Classic Songs of My Youth Revisited #41

The Cars – Just What I Needed

Growing up in Cape Breton, punk rock was more a rumour than something we could actually experience. Other than the bits offered up on “90 Minutes With A Bullet”, CBC Radio’s weekly pop music show, it simply wasn’t to be found on local airwaves. I can’t say I was all that broken up by it – those Wednesday night dribs and drabs from the CBC made it clear that, for the 1978 version of me, punk was more something I thought I should like than something I actually did like. Even punk’s housebroken cousin, new wave, wasn’t much of a force in Canadian radio: nothing on this list of RPM’s top 100 songs of the year even remotely qualifies. (That definitely changed the following year.)

The closest thing we had to new wave in 1978 was The Cars’ “Just What I Needed”, but it was more than enough. It wasn’t much of a hit, peaking at #38 nationally, and I don’t recall it doing markedly better in my neighbourhood. But it made it onto CJCB radio at least often enough for me to hear it, and one listen was all it took for me to want the 45. It quickly became – and this is impressive considering everything else happening in pop music that year – one of my most frequently played songs. I would get together with my friend Kirk to play records, and this was the song that would have us bouncing around my living room, in an approximation of what we thought punks might be doing, crashing into furniture and each other, caught up in the energy of the song.

Written by the band’s primary lead singer, Ric Ocasek, I always thought he was singing it, which in retrospect just seems dumb. I learned only a few years ago that the singer was in fact Benjamin Orr, who I knew had sung 1984’s “Drive” but also – and I learned this just now – their 1979 hit “Let’s Go”. Ocasek’s influences in writing the tune included The Velvet Underground and bubblegum band Ohio Express, which makes it kind of odd that he was so defensive about artists being influenced by his song. He accused Fountains of Wayne of sampling it in “Stacy’s Mom”, and forced the destruction of the entire first print run of Car Seat Headrest’s “Teens of Denial” (one of my favourite albums of 2016) after revoking (not without a decent reason, to be clear) his permission to use the song. Ric was a very intense guy when it came to defending his intellectual property. Or maybe it was just part of his prickly personality: his last will and testament disinherited his wife and two of his children.

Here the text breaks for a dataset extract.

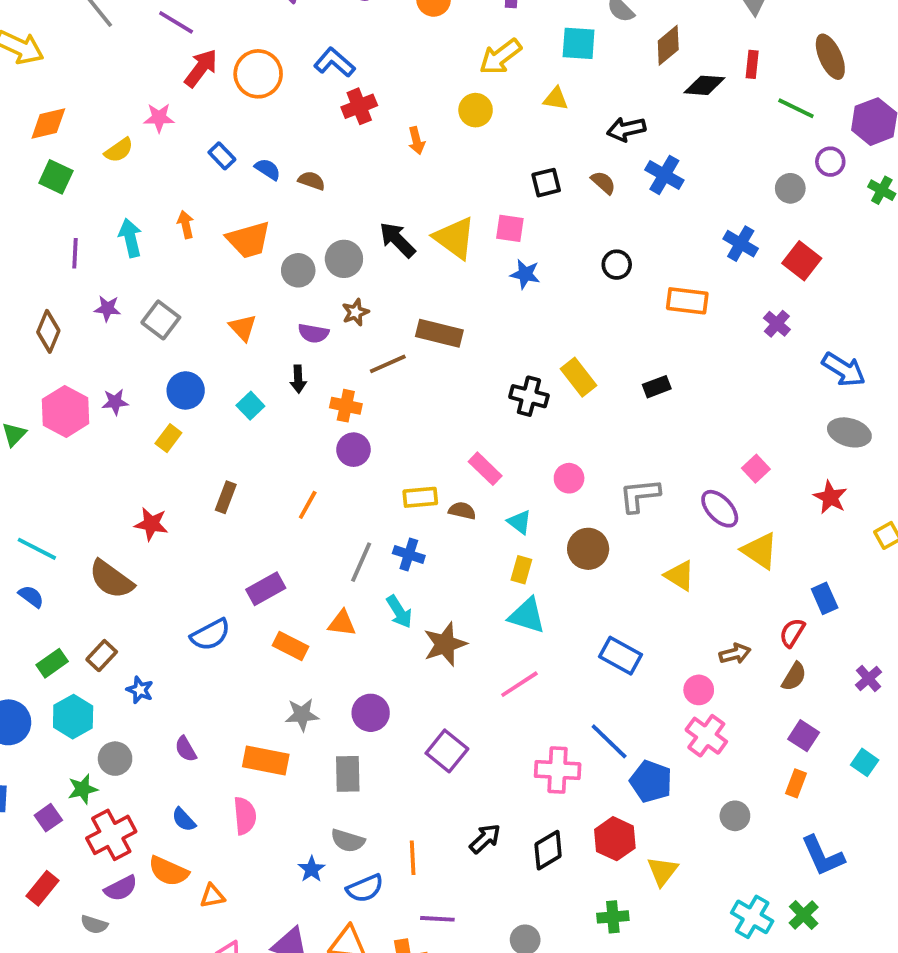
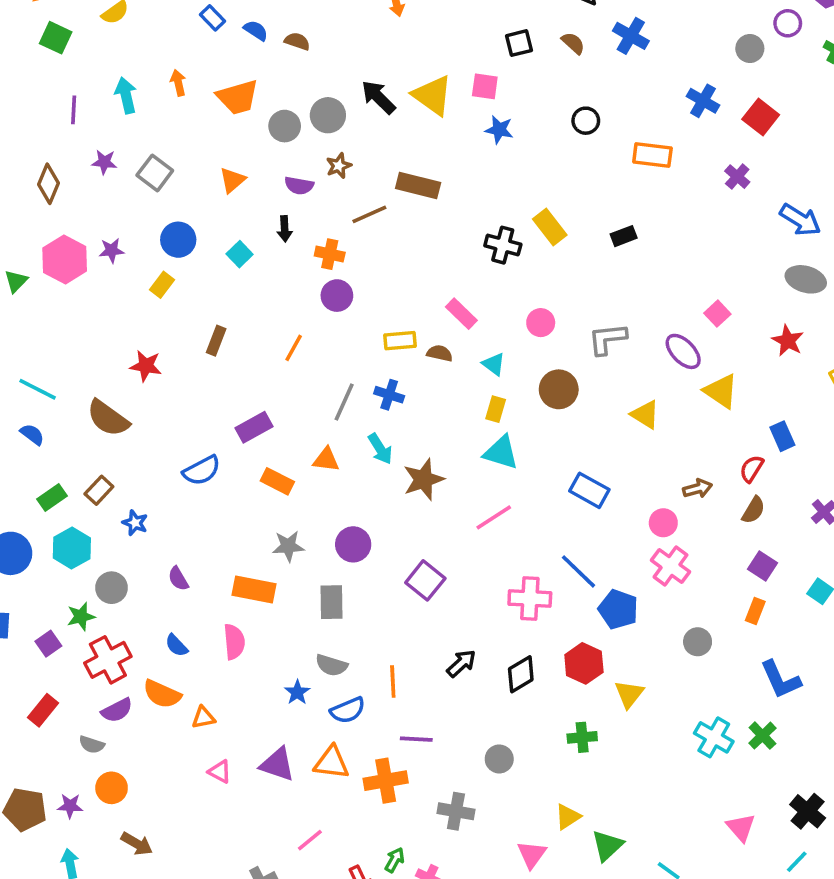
orange triangle: (243, 328) -> (232, 180), turned 32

Of course, it’s only sort of new wave: a better way to describe it is as sneering power pop. The opening guitar stretch (a direct theft, in possibly the most bizarre lift ever, from Ohio Express’ “Yummy Yummy Yummy”) draws you in, simple but pulsating, then amping up by adding just one rich double-pump beat where there had been a single. The opening verse is underlain with straightforward guitar and drum, with the guitar getting more forceful at the end and the bridge between verses taken over by a chilly siren-like synth. The obligatory guitar solo comes at the midpoint of the song, and it serves nicely as a bridge rather than, as is too often the case, dull filler that just delays the song’s proper end from arriving on time. The second half of the song more or less repeats the first, with very little difference, but it never feels like it’s going on too long. This is a begrudging love song (“I don’t mind you comin’ here / And wastin’ all my time”), but “I needed someone to bleed” in the chorus certainly complicates that calculus. When Orr sings “So bleed me” near the end, you can detect that sneer underneath, but I wonder, too, if maybe it’s a shift in power, and the cool narrator now finds himself having let his pursuer get too close.

This has long been a favourite of mine, and Spotify will back me up: it has been consistently among my five most listened to tracks every year since at least 2019. It’s the clear star of my “songs I never skip” list, which includes such delights as Fountains of Wayne’s “Maureen”, Jonathan Coulton’s “Ikea”, “All to Myself” by Marianas Trench and Brand New’s “Jude Law and A Semester Abroad”. It’s a song that was made to be sung along to by hopped up males – the shouting of the title by the backing singers in the chorus works for even the least vocally gifted in a crowd. Something of that vibe can be seen when The Strokes played it live, with Pulp’s Jarvis Cocker seeming like a guy at karaoke night being confronted with a song he does not know. Orr and Ocasek are both gone, but they and their band mates left us with at least one immortal tune. There are some other top acts who’ve covered it live – including Red Hot Chili Peppers, The Killers and Eric Church – and every time that opening starts up there is a howl of recognition from the audience. My enduring love for the song may mean I’m in a rut, but I have a lot of company there.